*Given problem*
Identify every line in the rows below that contains the word "barcode", and copy each such line in full.

-------- Records for the task --------

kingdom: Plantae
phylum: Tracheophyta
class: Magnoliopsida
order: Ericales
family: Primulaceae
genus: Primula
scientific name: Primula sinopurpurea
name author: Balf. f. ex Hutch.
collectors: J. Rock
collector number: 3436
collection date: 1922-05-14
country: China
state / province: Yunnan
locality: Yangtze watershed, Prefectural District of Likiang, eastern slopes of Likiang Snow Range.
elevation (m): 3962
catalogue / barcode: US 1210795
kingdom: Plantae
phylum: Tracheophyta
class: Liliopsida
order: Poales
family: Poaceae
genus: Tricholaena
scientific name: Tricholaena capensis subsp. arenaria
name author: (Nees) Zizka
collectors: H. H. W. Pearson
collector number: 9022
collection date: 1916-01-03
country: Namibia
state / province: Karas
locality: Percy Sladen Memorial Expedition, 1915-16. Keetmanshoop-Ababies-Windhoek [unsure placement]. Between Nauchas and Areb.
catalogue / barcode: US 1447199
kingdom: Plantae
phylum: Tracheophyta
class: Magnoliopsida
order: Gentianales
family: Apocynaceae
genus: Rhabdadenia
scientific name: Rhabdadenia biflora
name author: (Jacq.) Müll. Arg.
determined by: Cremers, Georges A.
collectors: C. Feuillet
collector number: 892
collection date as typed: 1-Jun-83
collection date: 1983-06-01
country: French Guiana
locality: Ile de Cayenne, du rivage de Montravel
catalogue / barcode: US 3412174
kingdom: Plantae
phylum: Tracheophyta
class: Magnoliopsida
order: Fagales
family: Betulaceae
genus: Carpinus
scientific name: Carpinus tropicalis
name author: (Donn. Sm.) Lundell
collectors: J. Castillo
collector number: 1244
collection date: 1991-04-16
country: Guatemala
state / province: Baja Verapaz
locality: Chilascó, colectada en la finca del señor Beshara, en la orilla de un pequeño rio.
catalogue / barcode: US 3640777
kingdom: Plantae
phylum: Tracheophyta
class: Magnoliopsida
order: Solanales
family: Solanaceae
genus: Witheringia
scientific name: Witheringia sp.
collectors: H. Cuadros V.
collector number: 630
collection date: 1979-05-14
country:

--------

*Exercise result*
catalogue / barcode: US 1210795
catalogue / barcode: US 1447199
catalogue / barcode: US 3412174
catalogue / barcode: US 3640777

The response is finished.